Question: How many time constants will elapse before a current in a charging RC circuit drops to half of its i...

Question

How many time constants will elapse before a current in a charging RC circuit drops to half of its initial value? Answer the same question for a charging RC circuit.
A. 6.9, 1.23
B. 1.23, 0.69
C. 0.69, 1.23
D. 0.69, 0.69

Answer 1

Solution

Use the expression for the instantaneous electric current in a RC charging circuit. Substitute the given condition for the electric current at a time t in this expression and solve this expression for the value of time which is equal to a multiple of the time constant. This multiple of the time constant is the final required answer. Check the expression of the instantaneous electric current for the RC discharging circuit and solve it in the same manner.

Formula used:
The expression for an instantaneous electric current $i$ in a RC charging circuit is given by
$i = {i_0}{e^{ - \dfrac{t}{{RC}}}}$ …… (1)
Here, ${i_0}$ is the initial peak current in the RC circuit, $t$ is the time, $R$ is resistance and $C$ is capacitance.

Complete step by step answer:
We have given that the circuit is a charging RC circuit.We know that the instantaneous electric current $i$ in a RC charging circuit is given by
$i = {i_0}{e^{ - \dfrac{t}{{RC}}}}$
The time constant in the above equation is $RC$ .We have asked to calculate the integral number which is multiple of the time constant before the electric current in the circuit becomes half of its initial value.
$i = \dfrac{{{i_0}}}{2}$
Substitute $\dfrac{{{i_0}}}{2}$ for $i$ in equation (1).
$\dfrac{{{i_0}}}{2} = {i_0}{e^{ - \dfrac{t}{{RC}}}}$
$\Rightarrow \dfrac{1}{2} = {e^{ - \dfrac{t}{{RC}}}}$
$\Rightarrow {e^{\dfrac{t}{{RC}}}} = 2$
$\Rightarrow \dfrac{t}{{RC}} = {\log _e}2$
$\Rightarrow \dfrac{t}{{RC}} = 0.69$
$\therefore t = 0.69RC$
Hence, the number of time constants that will elapse before the electric current in the RC charging circuit drops to half of its initial value is 0.69.The value of the instantaneous current for the RC discharging circuit is the same as that of the instantaneous current for the RC charging circuit.Thus, we will obtain the same value for the number of time constant that will elapse for the RC discharging circuit.Therefore, the number of time constant that will elapse before the electric current in the RC charging and RC discharging circuit drops to half of its initial value is 0.69.

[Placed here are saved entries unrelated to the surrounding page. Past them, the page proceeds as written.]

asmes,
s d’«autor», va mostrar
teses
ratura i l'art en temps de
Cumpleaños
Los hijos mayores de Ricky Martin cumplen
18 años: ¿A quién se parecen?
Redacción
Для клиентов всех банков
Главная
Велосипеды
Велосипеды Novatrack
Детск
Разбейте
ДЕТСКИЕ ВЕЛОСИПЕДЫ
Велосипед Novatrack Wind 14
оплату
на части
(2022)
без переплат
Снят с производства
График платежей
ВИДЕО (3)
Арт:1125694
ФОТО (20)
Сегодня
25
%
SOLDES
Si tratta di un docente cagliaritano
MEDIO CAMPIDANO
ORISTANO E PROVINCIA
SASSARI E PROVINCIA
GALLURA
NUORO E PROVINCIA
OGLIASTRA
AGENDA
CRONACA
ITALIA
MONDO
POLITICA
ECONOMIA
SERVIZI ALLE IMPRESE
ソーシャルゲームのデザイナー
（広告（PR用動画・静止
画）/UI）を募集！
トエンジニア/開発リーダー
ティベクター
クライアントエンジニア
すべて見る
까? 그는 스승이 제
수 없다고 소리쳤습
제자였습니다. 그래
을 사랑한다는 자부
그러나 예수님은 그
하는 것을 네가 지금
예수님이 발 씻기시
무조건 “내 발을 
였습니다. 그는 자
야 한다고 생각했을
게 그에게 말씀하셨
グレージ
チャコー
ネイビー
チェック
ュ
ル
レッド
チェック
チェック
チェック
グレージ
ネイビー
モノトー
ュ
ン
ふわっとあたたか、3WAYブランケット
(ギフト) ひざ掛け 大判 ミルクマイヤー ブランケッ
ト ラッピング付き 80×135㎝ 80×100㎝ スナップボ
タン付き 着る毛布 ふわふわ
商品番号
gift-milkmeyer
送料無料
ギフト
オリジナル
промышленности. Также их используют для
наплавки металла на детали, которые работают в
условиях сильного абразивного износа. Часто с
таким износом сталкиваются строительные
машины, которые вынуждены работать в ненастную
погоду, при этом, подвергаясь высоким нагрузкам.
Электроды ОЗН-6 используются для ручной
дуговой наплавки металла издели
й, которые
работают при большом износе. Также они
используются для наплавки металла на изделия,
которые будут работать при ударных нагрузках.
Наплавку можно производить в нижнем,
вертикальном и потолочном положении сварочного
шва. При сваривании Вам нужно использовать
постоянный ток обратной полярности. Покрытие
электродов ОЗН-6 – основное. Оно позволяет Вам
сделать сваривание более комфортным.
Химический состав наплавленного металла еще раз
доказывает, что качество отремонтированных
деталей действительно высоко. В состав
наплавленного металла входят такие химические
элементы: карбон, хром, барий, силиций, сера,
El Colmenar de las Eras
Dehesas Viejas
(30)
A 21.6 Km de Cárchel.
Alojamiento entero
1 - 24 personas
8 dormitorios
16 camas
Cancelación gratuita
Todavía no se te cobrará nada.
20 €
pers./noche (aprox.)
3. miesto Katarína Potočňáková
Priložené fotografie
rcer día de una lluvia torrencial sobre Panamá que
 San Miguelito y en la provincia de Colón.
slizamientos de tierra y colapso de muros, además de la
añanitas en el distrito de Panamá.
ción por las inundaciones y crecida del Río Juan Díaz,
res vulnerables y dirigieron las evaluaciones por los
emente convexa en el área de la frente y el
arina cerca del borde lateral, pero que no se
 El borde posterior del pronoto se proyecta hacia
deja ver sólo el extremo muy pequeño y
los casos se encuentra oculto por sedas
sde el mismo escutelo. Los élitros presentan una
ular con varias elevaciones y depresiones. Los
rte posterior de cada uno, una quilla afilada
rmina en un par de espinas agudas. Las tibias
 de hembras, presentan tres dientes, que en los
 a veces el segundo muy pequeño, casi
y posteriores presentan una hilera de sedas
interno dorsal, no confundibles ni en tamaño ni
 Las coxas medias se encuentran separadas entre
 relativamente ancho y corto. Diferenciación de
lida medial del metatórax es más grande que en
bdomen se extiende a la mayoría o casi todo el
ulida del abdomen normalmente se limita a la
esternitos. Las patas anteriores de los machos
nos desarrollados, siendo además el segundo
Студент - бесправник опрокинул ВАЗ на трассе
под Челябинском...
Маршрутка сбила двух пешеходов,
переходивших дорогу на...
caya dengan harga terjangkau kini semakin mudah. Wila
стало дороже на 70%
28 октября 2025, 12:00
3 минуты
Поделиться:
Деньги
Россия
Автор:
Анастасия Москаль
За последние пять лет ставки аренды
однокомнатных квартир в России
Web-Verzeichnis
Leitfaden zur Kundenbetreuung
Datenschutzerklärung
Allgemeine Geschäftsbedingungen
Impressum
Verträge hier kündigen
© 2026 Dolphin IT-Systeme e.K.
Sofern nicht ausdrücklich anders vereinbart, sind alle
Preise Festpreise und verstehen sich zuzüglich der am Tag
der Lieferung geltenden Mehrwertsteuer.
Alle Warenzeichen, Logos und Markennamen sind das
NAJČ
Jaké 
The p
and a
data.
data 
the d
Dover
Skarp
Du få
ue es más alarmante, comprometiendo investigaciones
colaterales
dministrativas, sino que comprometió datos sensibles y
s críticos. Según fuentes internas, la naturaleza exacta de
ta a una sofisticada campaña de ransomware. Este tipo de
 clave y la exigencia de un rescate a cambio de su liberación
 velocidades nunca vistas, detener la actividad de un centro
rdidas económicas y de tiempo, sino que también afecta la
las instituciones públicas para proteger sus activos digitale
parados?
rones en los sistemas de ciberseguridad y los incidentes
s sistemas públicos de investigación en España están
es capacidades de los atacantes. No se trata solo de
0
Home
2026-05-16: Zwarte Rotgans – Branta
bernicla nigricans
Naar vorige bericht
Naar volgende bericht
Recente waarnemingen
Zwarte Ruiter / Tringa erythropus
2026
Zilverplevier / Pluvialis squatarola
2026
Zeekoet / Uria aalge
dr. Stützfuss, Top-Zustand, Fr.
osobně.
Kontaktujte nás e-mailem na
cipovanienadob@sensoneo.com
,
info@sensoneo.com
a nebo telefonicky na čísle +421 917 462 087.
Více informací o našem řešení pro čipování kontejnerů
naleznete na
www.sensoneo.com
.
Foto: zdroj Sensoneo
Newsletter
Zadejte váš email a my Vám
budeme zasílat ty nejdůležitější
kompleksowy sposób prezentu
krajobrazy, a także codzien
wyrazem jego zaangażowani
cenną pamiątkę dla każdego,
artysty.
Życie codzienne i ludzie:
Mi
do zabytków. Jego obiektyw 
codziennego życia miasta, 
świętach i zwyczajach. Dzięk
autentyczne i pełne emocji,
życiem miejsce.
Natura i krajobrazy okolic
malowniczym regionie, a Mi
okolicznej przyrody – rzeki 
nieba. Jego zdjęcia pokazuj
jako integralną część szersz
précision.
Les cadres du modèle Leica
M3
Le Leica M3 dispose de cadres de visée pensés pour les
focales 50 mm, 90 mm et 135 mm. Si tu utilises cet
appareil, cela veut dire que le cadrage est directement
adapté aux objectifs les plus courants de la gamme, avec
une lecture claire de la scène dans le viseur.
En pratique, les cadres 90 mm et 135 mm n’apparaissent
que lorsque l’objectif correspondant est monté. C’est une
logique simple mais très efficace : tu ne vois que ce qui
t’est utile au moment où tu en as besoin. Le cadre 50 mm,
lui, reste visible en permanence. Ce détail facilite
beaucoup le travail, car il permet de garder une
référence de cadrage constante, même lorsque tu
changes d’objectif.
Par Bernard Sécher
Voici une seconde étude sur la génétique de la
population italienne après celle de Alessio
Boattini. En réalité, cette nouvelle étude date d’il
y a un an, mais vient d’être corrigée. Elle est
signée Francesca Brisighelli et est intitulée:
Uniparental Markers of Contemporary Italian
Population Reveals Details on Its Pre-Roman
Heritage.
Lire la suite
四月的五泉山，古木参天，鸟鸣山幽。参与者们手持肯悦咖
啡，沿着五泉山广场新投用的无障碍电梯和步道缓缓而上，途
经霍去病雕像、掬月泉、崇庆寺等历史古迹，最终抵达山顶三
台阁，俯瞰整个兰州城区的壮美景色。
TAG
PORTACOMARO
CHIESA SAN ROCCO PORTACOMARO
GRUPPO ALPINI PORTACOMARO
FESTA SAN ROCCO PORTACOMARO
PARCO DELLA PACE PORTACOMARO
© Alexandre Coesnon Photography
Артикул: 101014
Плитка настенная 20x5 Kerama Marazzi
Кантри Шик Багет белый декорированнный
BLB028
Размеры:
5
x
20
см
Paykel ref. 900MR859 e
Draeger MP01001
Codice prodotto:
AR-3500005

Hence, the correct option is D.

Note: One can also solve the same question by another method. One can use the expression for the instantaneous charge for the RC charging and RC discharging circuit and solve these two expressions for the half of the value of the initial charge as the electric current and charge increase or decrease simultaneously. Although the value of instantaneous electric current for the RC charging and discharging circuit is the same, it is different for the charge.